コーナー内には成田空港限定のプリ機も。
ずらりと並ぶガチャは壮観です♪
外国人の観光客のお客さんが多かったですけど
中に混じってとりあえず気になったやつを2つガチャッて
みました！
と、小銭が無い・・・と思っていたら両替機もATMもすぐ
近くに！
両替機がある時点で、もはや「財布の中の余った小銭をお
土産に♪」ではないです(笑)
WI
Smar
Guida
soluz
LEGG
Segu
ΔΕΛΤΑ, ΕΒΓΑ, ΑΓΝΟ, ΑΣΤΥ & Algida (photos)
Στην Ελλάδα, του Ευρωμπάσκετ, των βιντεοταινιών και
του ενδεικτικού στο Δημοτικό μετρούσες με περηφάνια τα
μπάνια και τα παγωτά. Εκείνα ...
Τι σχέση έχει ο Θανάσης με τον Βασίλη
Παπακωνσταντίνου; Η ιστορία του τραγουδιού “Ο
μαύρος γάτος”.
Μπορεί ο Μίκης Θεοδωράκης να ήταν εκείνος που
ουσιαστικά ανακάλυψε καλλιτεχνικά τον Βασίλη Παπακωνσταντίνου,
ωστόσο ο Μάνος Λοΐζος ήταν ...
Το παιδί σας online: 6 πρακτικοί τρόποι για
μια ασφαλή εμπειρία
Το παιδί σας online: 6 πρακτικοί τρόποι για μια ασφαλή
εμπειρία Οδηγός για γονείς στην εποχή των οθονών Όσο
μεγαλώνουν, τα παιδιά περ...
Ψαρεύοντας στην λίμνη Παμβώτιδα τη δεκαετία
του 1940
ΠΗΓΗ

---

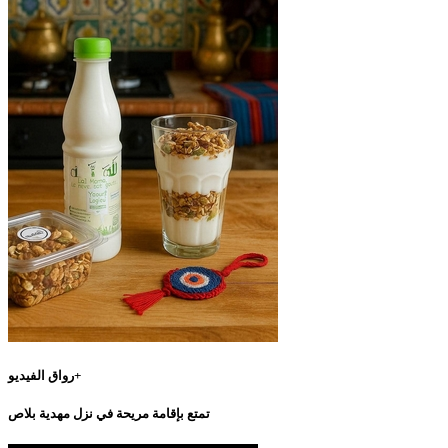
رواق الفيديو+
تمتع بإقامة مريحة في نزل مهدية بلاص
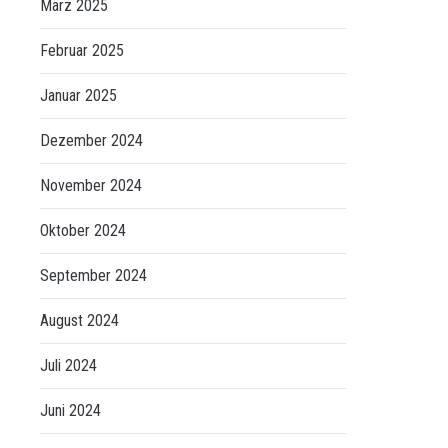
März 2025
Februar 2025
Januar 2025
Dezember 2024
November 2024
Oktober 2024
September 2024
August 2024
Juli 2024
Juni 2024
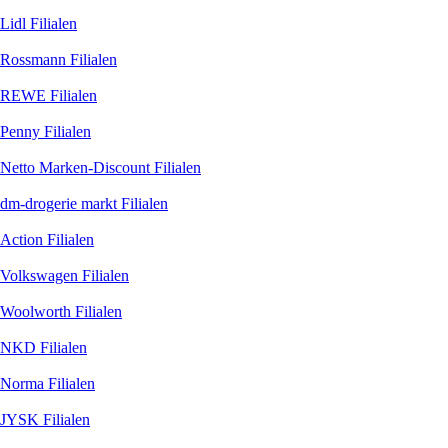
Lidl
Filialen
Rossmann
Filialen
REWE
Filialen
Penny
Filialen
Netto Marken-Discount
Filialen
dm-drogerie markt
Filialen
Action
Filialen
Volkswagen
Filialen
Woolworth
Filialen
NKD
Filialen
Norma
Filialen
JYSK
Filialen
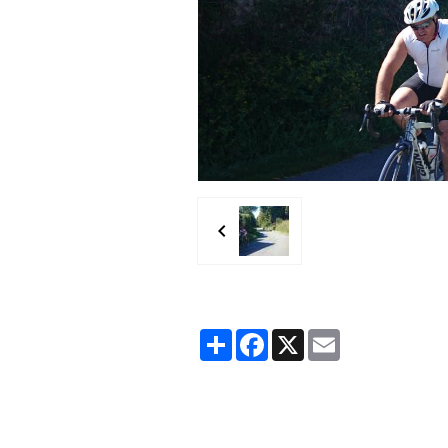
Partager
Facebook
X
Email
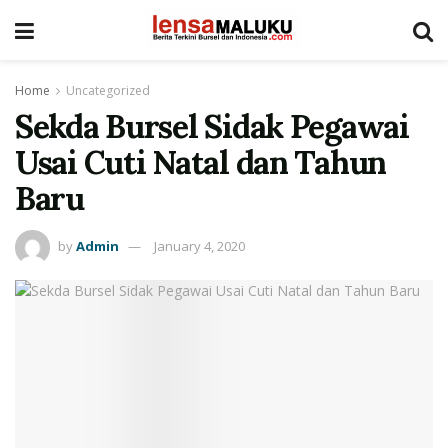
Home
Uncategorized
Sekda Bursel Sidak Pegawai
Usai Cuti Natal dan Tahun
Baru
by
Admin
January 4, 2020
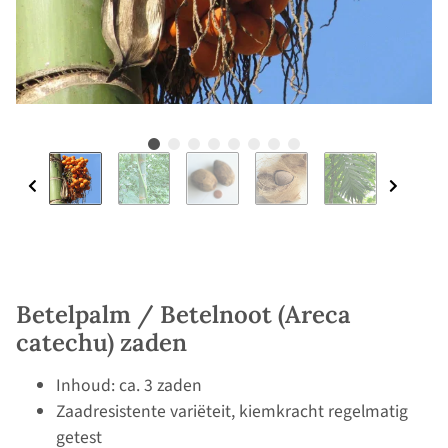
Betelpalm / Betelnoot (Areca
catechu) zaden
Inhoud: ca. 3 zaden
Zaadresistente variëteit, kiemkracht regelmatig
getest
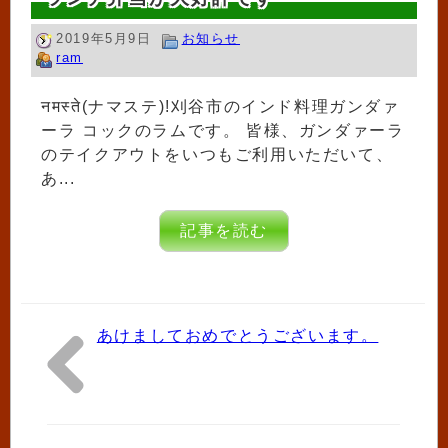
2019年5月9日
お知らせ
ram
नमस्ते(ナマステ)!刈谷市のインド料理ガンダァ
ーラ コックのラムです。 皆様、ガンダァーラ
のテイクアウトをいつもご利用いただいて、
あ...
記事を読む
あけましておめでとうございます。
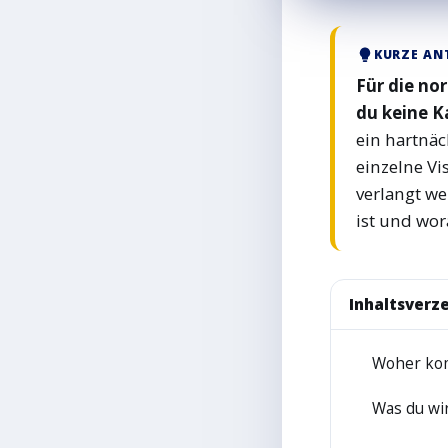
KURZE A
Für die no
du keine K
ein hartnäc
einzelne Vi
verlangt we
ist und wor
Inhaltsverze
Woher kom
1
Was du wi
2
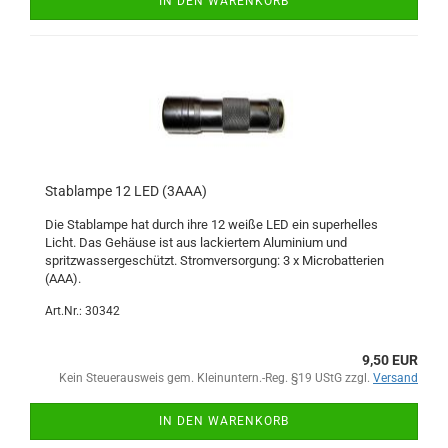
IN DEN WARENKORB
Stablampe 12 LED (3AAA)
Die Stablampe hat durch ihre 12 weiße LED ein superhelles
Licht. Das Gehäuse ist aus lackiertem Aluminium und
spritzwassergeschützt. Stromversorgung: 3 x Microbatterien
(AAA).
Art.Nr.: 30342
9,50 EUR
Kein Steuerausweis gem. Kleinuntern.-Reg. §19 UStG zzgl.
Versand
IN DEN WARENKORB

About this task — Using the data above, print exactly the lines from the line that contains "コーナー内には成田空港限定のプリ機も。" through the line that contains "Στην Ελλάδα, του", with both included.

Task solution —
コーナー内には成田空港限定のプリ機も。
ずらりと並ぶガチャは壮観です♪
外国人の観光客のお客さんが多かったですけど
中に混じってとりあえず気になったやつを2つガチャッて
みました！
と、小銭が無い・・・と思っていたら両替機もATMもすぐ
近くに！
両替機がある時点で、もはや「財布の中の余った小銭をお
土産に♪」ではないです(笑)
WI
Smar
Guida
soluz
LEGG
Segu
ΔΕΛΤΑ, ΕΒΓΑ, ΑΓΝΟ, ΑΣΤΥ & Algida (photos)
Στην Ελλάδα, του Ευρωμπάσκετ, των βιντεοταινιών και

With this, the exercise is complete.